> Directions for this task
Please output the listing below character for character and omit the images.

> Exercise data

■ ■ ■ ■ ■

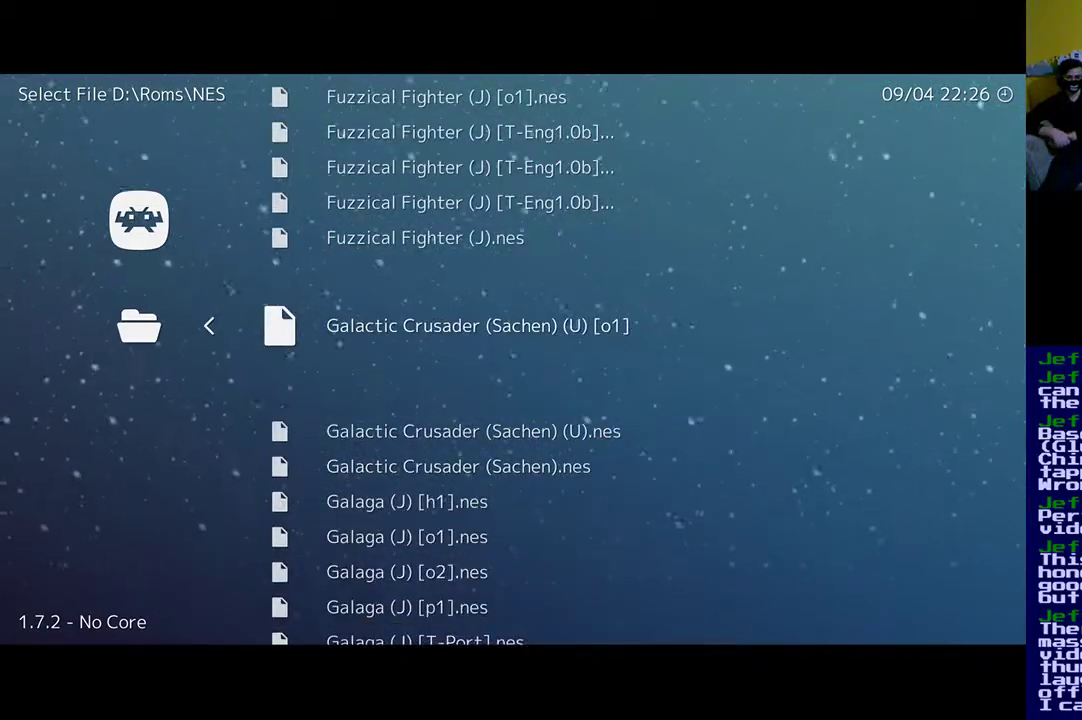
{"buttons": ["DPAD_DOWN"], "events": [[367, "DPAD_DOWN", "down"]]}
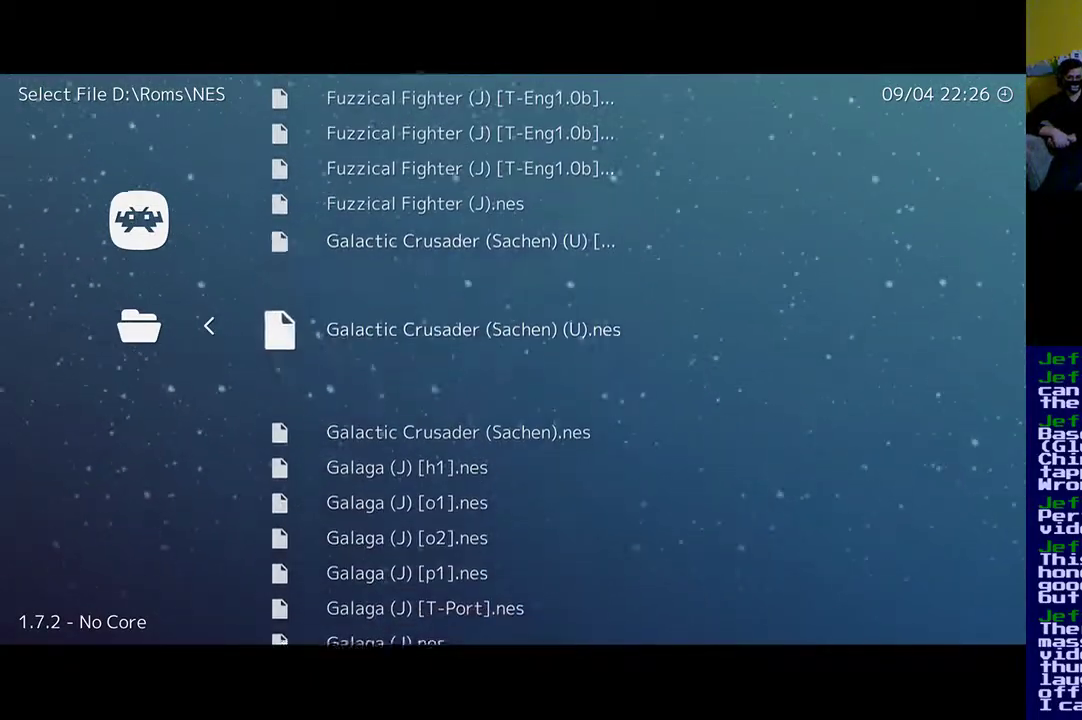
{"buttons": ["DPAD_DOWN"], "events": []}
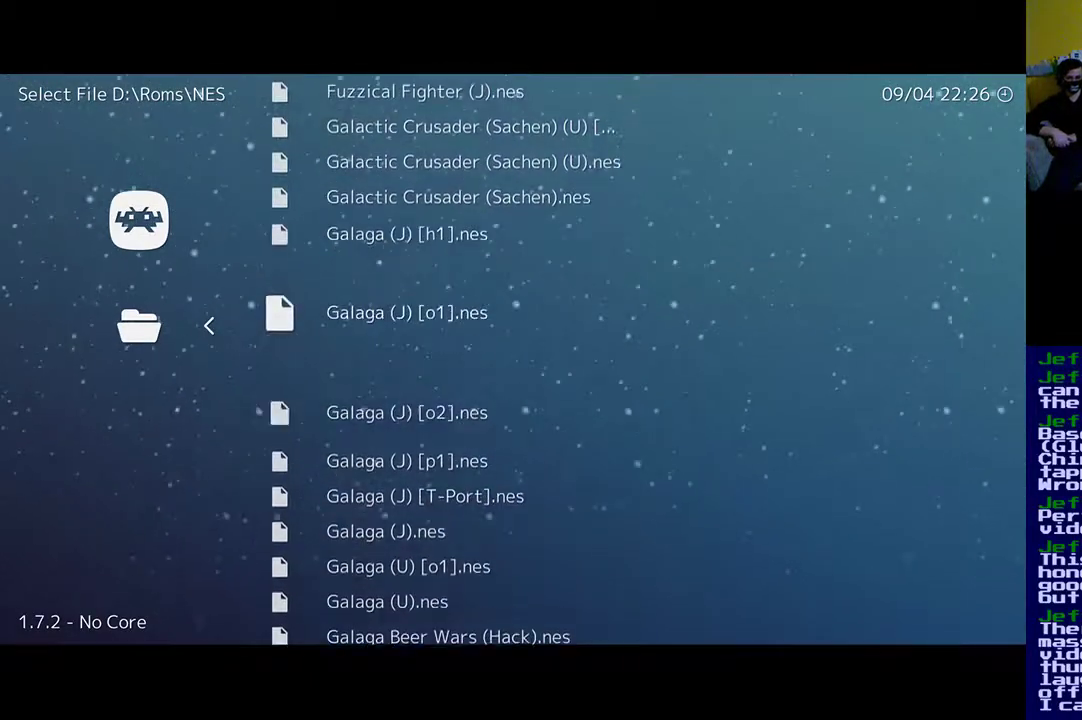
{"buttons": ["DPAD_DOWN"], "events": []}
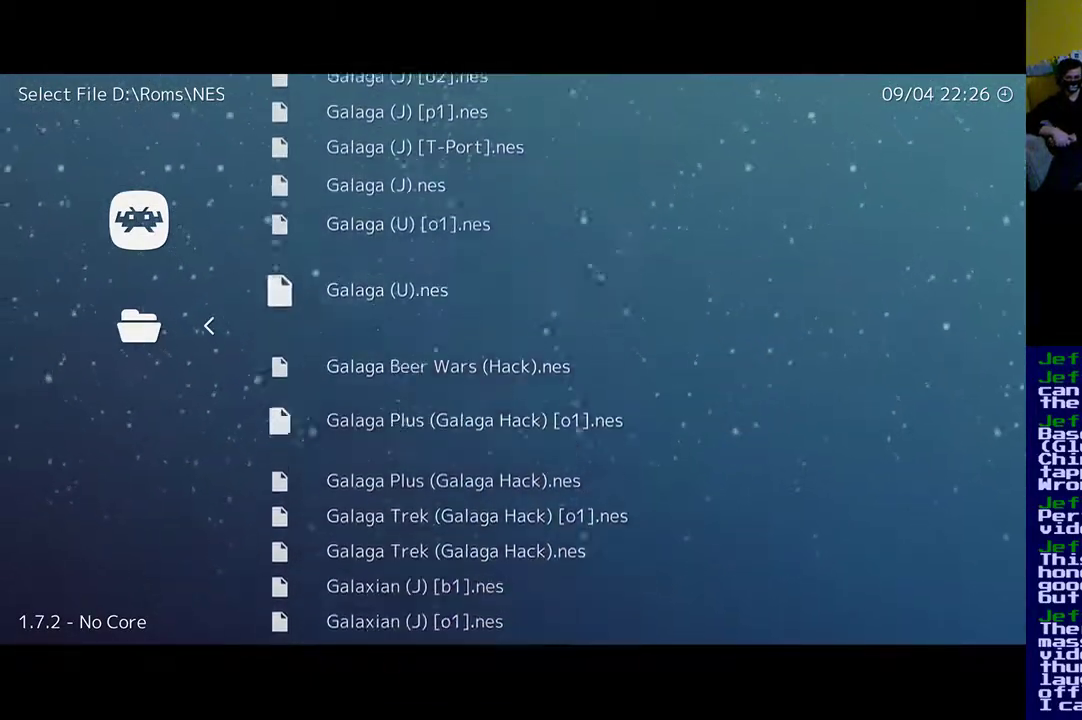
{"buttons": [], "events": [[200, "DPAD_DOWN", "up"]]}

■ ■ ■ ■ ■

> Your solution
{"buttons": ["DPAD_DOWN"], "events": [[367, "DPAD_DOWN", "down"]]}
{"buttons": ["DPAD_DOWN"], "events": []}
{"buttons": ["DPAD_DOWN"], "events": []}
{"buttons": [], "events": [[200, "DPAD_DOWN", "up"]]}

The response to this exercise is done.